1.3. Services on the central node
The services are defined in /etc/supervisor/conf.d/* service files; those files are copied when the docker container is built.
1.3.1. VPN
The wireguard central node is accessible from the outside world at mech.fsv.cvut.cz:* (port number varies by the container; see container.yml for the respctive container.
1.3.2. Outer HTTP services
All HTTP-based services are reverse-proxied by apache inside the container, exposed to the host and accessed through https://$MUPIF_VPN_NAME.mupif.org/.
1.3.2.1. Safe REST API
FastAPI-based “safe” (restricted) REST API runs on port 8006, but is accessed through https://$MUPIF_VPN_NAME.mupif.org/safe-api/ (port 8006 is reverse-proxied by apache inside the container).
1.3.2.2. Web interface
Flask-based web interface runs on port 5555, is reverse-proxied with apache inside of the containers, and then accessed through https://$MUPIF_VPN_NAME.mupif.org/web/. It requires authentication to Google to perform any operations.
1.3.2.3. Monitor
The Quasar-based monitor is served statically using the apache inside the container (which otherwise acts as reverse proxy for other services) and is reachable as https://$MUPIF_VPN_NAME.mupif.org/mon/.
1.3.3. Inner services
These services are only accessible from within the VPN.
1.3.3.1. Nameserver
Pyro4 nameserver runs on the central node at port 10000. Containers define MUPIF_NS (which is automatically picked up by MuPIF) via Dockerfile. Its data are stored in nameserver.sqlite in the persistent directory ($MUPIF_PERSIST_DIR).
1.3.3.2. REST API
FastAPI-based server runs on port 8005. It is usually accessed using functions in the mupifDB.api.client module.
1.3.3.3. ssh
ssh server permits remote login inside the container as root.
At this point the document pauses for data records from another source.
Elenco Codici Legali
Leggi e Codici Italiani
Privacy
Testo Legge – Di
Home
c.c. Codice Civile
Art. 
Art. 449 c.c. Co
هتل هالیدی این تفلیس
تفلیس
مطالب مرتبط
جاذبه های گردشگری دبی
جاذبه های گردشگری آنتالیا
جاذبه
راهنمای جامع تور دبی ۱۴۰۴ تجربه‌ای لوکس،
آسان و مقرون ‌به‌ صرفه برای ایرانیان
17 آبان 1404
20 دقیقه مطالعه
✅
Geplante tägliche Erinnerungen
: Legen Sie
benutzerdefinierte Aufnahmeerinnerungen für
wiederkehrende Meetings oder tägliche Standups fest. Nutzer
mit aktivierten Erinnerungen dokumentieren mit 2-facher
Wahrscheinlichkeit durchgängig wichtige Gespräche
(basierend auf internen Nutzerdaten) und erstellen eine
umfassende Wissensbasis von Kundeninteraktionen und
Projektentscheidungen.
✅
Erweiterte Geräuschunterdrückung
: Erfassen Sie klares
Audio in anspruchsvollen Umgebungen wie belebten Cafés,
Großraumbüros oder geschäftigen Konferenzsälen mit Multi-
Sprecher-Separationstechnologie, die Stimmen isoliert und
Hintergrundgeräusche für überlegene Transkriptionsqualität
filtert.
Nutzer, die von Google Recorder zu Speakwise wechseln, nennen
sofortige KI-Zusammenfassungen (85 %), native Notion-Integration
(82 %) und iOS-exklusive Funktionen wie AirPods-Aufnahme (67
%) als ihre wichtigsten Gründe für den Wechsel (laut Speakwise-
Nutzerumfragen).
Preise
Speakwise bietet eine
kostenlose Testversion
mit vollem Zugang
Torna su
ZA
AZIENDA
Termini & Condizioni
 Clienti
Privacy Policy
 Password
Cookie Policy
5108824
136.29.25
It is only allowed to login via key-based authentication, and the /root/.ssh/authorized_keys is copied into the container when the container is built.
1.3.4. Background services
1.3.5. MongoDB
The database is never accessed directly by clients, it is only used through the REST API. It runs on the default MongoDB port 27017 and only permits connections from localhost (unauthenticated).
1.3.6. Scheduler
Scheduler is periodically checking for jobs submitted to the database; it interacts with the database, and is an independent background process which is normally not interacted with.